Keremin çekilmesiyle bende okulun bahçesine çıktım. Ayağımın bir ağaç dalına takılmasıyla yere düşmüştüm. Ve dizim kanıyordu. Yere düşmemle tabiki elbisemin eteği daha çok açılmıştı. Ve herkes bana bakıyordu. Off Anne beni ne durumlara düşürdün.

- Bakmayın lan kıza. Sen arkanı dön çabuk! Ya burdan gidin ya da gözlerinizi kapatın!

Bu.. Savaşdı! Meteor taşı!

- Dizin kanıyor benimle gel!

Yürümekte zorluk çekiyordum.

- Ben yürüyemiyorum.
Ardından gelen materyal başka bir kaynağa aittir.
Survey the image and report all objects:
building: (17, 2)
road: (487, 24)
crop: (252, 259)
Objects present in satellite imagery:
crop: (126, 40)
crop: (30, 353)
Çok acıyor-

Daha cümlemi tamamlamadan beni kucaklamıştı meteor taşı kolları oldukça güçlüydü ve muhteşem bir parfüm kokusu gelmişti burnuma. Herkesin gözü üzerimizdeydi kızlar beni dövcekmiş gibi bakarken gözlerim mavi gözde takıldı. Mavi gözün çok öfkelendiğini görebiliyordum. Ama açıklayabilirdim.

- Daha dikkatli olmalısın. Ve bu kadar kısa giyme birdaha.

- Savaşdı deme galiba ismin. Okulda çok ünlüsün galiba. Herkes seni tanıyor.

- Evet adım Savaş.

- Bu kadar soğuk olmana gerek yok ki ama. Bugün neden derste yoktun?

- Birincisi İnsanlarla samimi olmayı sevmem. İkincisi derste neden olmadığım seni ilgilendirmez.

Bu ne ya böyle?! Tamam meteor taşı dedik de öküz olmana da gerek yok. Dizime pansuman yaptıktan sonra tam kalkacaktım ki örümcek görmemle havaya sıçrayıp Savaşın boynuna sarılmam bir olmuştu. Bizi biri görse çok yanlış anlayabilirdi.

- MASAL!

ismimi duymamla irkilmiştim. Bu.. bizi böyle gören.. Mavi gözdü!